Below this line is a listing that includes pictures. Copy exactly, and only, the lines from the one containing "amaçlanmaktadır." through the one containing "פאנל אחדות ויהדות -קטעים נבחרים מראיון"; the pictures do not go in the copy.
____
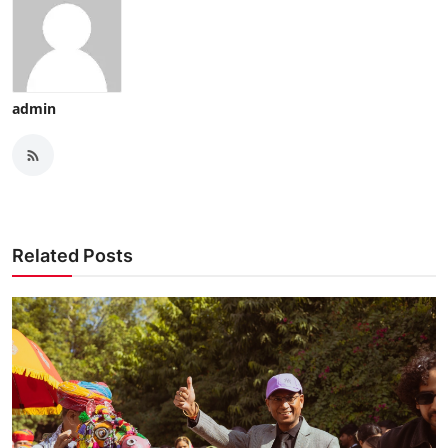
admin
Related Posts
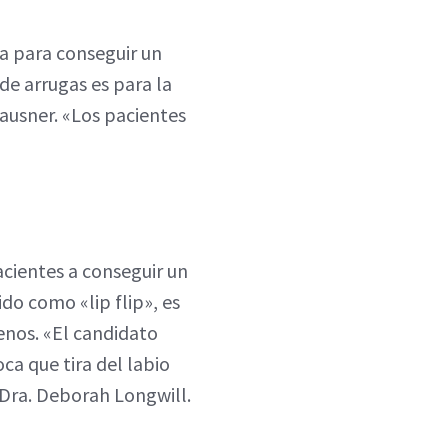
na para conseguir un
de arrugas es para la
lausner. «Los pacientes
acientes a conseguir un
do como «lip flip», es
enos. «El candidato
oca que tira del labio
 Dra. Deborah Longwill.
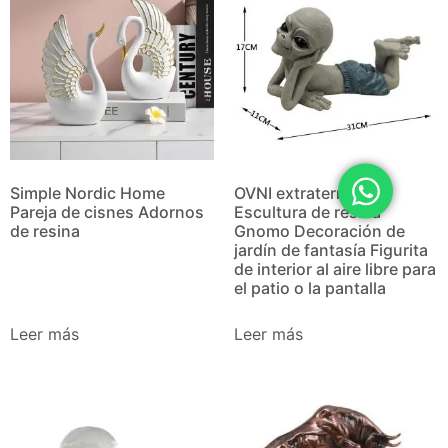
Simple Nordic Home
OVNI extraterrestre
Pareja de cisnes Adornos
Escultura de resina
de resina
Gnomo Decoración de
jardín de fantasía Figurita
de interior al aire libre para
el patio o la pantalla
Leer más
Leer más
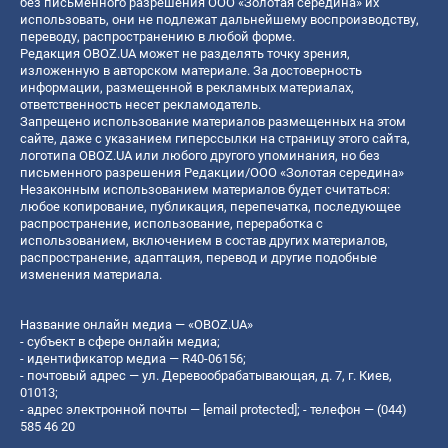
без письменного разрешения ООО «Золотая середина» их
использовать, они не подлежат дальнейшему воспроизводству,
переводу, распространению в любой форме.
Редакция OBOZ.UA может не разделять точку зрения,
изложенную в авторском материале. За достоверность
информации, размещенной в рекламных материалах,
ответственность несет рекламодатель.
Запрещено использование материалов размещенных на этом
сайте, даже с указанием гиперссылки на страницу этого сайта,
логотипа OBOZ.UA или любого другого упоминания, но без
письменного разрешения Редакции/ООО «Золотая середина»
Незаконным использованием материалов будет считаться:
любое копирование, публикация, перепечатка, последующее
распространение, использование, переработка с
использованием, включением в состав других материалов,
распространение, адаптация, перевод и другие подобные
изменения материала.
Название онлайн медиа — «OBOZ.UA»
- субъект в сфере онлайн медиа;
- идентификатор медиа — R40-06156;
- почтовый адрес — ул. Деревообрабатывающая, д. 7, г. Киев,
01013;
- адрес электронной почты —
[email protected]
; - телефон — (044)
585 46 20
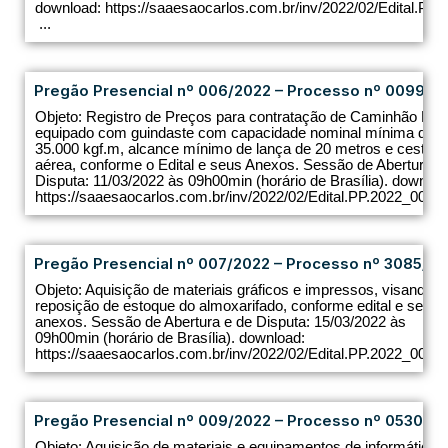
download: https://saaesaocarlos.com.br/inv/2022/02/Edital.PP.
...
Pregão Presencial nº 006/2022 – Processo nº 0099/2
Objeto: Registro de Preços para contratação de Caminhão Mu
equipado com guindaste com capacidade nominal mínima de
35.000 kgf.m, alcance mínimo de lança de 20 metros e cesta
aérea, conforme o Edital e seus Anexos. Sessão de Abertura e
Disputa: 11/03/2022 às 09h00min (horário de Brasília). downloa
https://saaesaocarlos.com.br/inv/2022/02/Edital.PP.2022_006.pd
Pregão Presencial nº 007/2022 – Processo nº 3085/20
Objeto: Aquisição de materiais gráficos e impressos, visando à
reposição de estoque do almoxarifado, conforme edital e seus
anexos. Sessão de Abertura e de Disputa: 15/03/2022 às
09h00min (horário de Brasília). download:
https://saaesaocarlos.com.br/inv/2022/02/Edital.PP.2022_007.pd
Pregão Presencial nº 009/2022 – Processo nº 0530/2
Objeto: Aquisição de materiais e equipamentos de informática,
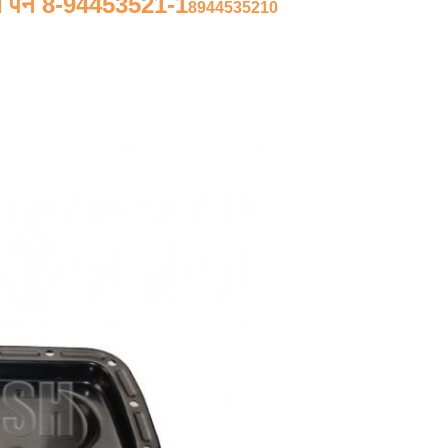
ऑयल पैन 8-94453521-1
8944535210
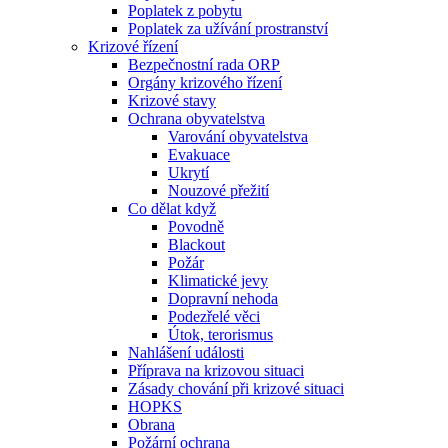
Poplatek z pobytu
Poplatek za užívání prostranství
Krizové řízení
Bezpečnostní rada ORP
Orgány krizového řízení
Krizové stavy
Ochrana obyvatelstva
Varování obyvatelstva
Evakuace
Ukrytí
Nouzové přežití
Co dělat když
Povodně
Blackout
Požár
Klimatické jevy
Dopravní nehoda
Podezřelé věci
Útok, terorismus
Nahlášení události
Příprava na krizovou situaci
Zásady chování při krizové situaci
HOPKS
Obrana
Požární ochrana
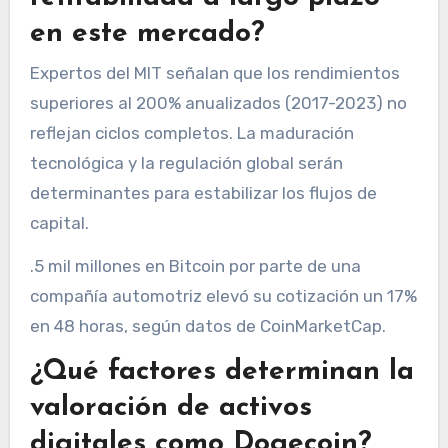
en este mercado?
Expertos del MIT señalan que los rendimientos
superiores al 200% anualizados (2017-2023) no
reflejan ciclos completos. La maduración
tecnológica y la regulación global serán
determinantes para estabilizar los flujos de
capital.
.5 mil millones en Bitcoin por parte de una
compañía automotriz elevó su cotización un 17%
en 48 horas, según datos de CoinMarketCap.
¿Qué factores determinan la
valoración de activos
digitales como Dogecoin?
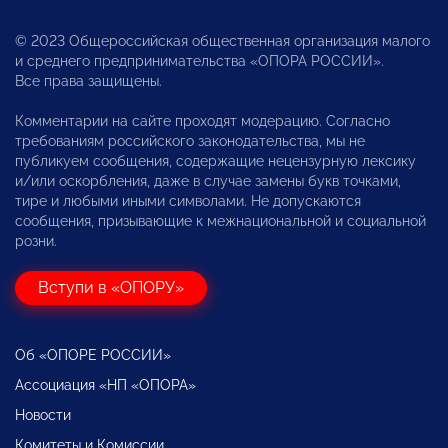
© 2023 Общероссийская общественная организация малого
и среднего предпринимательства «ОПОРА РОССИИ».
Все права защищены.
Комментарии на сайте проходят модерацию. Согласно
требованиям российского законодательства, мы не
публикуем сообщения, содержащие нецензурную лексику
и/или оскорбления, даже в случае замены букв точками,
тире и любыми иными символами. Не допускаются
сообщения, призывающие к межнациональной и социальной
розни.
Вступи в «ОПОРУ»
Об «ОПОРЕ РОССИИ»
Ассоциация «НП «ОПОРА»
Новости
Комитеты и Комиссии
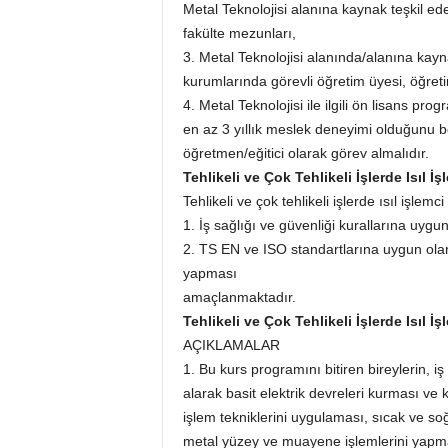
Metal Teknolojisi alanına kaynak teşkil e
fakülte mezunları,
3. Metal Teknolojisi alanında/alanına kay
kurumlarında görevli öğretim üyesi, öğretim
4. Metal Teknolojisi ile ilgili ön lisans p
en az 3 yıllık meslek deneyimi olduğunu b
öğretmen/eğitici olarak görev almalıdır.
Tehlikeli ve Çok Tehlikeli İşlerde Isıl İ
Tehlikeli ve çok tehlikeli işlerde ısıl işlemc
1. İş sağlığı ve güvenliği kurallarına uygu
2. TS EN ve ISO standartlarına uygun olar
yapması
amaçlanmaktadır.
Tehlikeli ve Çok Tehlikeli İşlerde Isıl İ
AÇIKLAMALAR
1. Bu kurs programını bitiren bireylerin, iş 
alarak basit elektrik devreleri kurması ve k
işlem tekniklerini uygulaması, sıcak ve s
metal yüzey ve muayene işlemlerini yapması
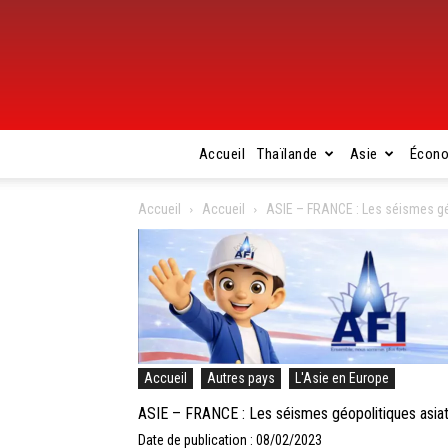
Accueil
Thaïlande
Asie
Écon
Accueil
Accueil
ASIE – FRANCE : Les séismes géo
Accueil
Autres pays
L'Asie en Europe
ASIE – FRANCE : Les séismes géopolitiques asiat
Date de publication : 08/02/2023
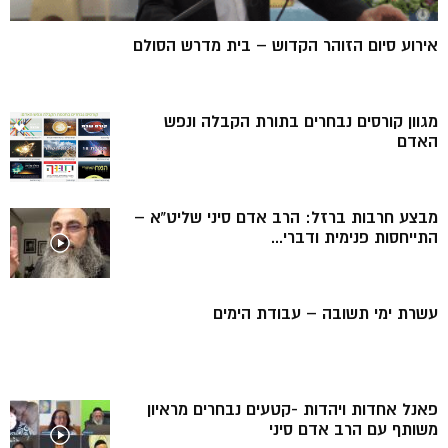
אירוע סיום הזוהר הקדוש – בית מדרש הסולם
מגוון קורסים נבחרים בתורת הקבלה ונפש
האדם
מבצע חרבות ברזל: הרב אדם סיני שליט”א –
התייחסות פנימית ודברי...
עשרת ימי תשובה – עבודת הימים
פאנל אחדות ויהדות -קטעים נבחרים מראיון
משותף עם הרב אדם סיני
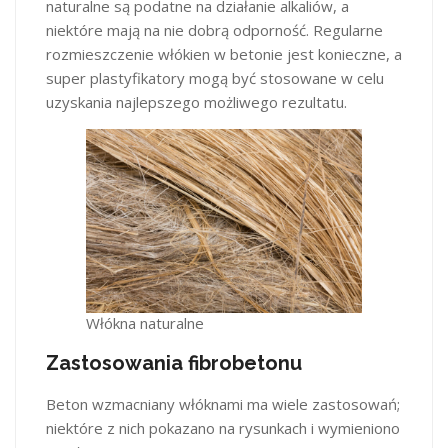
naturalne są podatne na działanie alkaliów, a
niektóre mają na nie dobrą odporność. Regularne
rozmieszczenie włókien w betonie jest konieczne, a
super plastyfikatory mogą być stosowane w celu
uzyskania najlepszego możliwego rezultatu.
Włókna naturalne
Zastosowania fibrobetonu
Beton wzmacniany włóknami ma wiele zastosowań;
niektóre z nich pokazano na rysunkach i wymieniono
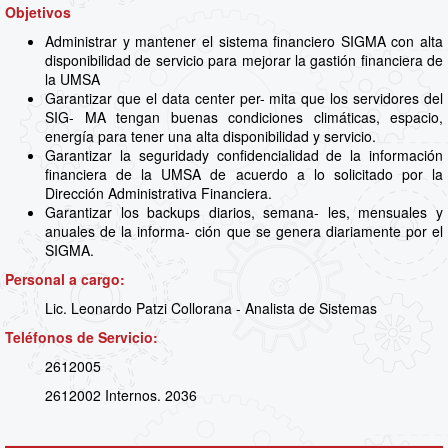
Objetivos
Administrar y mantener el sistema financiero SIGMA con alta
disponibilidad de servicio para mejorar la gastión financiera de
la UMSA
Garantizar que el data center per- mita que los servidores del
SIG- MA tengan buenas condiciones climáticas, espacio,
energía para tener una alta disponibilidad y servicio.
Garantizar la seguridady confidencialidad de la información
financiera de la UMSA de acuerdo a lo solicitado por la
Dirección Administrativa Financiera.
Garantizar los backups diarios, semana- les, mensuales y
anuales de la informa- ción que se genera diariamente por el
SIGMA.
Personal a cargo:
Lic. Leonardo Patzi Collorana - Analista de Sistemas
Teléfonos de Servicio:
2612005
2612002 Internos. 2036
____
## SOLVED EXERCISE
amaçlanmaktadır.
Tehlikeli ve Çok Tehlikeli İşlerde Isıl İ
AÇIKLAMALAR
1. Bu kurs programını bitiren bireylerin, iş 
alarak basit elektrik devreleri kurması ve k
işlem tekniklerini uygulaması, sıcak ve s
metal yüzey ve muayene işlemlerini yapması
Accueil
Thaïlande
Asie
Écon
Accueil
Accueil
ASIE – FRANCE : Les séismes géo
Accueil
Autres pays
L'Asie en Europe
ASIE – FRANCE : Les séismes géopolitiques asiat
Date de publication : 08/02/2023
אירוע סיום הזוהר הקדוש – בית מדרש הסולם
מגוון קורסים נבחרים בתורת הקבלה ונפש
האדם
מבצע חרבות ברזל: הרב אדם סיני שליט”א –
התייחסות פנימית ודברי...
עשרת ימי תשובה – עבודת הימים
פאנל אחדות ויהדות -קטעים נבחרים מראיון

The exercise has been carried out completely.